Support Systems Railway Operation
Systems Support for Railway Operation is a set of technologies intended to avoid human error in the operational railway. R & T develops solutions that aim to provide support for operating systems that are commonly used self. These solutions are twofold:
- Complement information provided by autonomous systems, and
- Introducing a new barrier to human error, using technologies that do not fail completely independent at the same instant that the usual stand-alone systems.

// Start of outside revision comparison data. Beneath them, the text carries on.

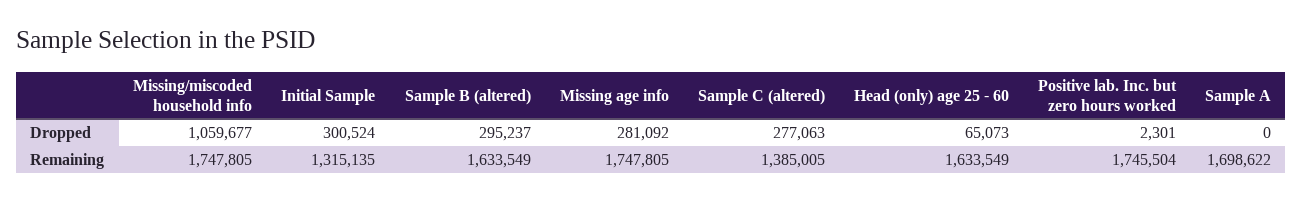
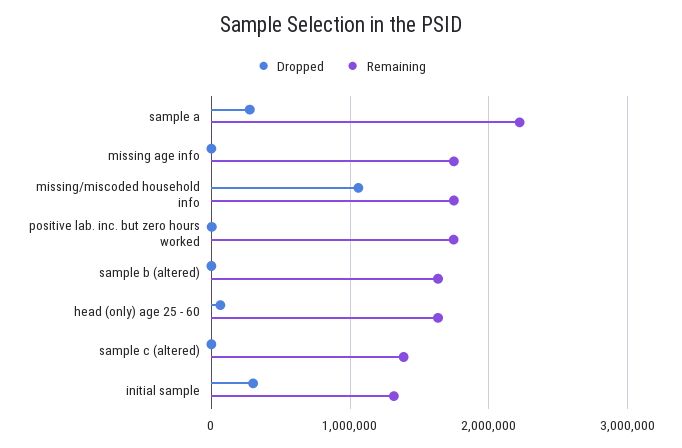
  {
    "Dropped": {
      "Missing/miscoded household info": 1059677,
      "Initial Sample": 300524,
-     "Sample B (altered)": 295237,
+     "Sample B (altered)": 0,
-     "Missing age info": 281092,
+     "Missing age info": 0,
-     "Sample C (altered)": 277063,
+     "Sample C (altered)": 0,
      "Head (only) age 25 - 60": 65073,
      "Positive lab. Inc. but zero hours worked": 2301,
-     "Sample A": 0
+     "Sample A": 300000
    },
    "Remaining": {
      "Missing/miscoded household info": 1747805,
      "Initial Sample": 1315135,
      "Sample B (altered)": 1633549,
      "Missing age info": 1747805,
      "Sample C (altered)": 1385005,
      "Head (only) age 25 - 60": 1633549,
      "Positive lab. Inc. but zero hours worked": 1745504,
-     "Sample A": 1698622
+     "Sample A": 2200000
    }
  }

We could list some of the many accidents recently occurred at international level for security flaws, and in many cases, human error, for example:
- United States, Washington DC, June 22, 2009, a subway train collides with another waiting permission to move forward. The track circuits used to detect the second train did not report the presence. 9 people killed and several injured.
- Mexico, San Rafael, April 18, 2009, a train rear-end collisions with another that was stopped. Apparently, a failure happend in the traffic control system, and the accident was caused by human error.
- Tanzania, Dodoma, March 29, 2009, a passenger train collides with a freight train. Without a Centralized Traffic Control, the station operator allowed the advance of a train track to be occupied by a freight train. 6 people die.
- India, Orissa, February 13, 2009, a passenger train derailed. Research suggests that the train exceeded the speed limit of the section in which derailed. 15 people die and over 100 injured.
In many cases, accidents are caused by several circumstances coincide in space and time: Failure of security autonomous systems, human errors, failures in protocols, etc.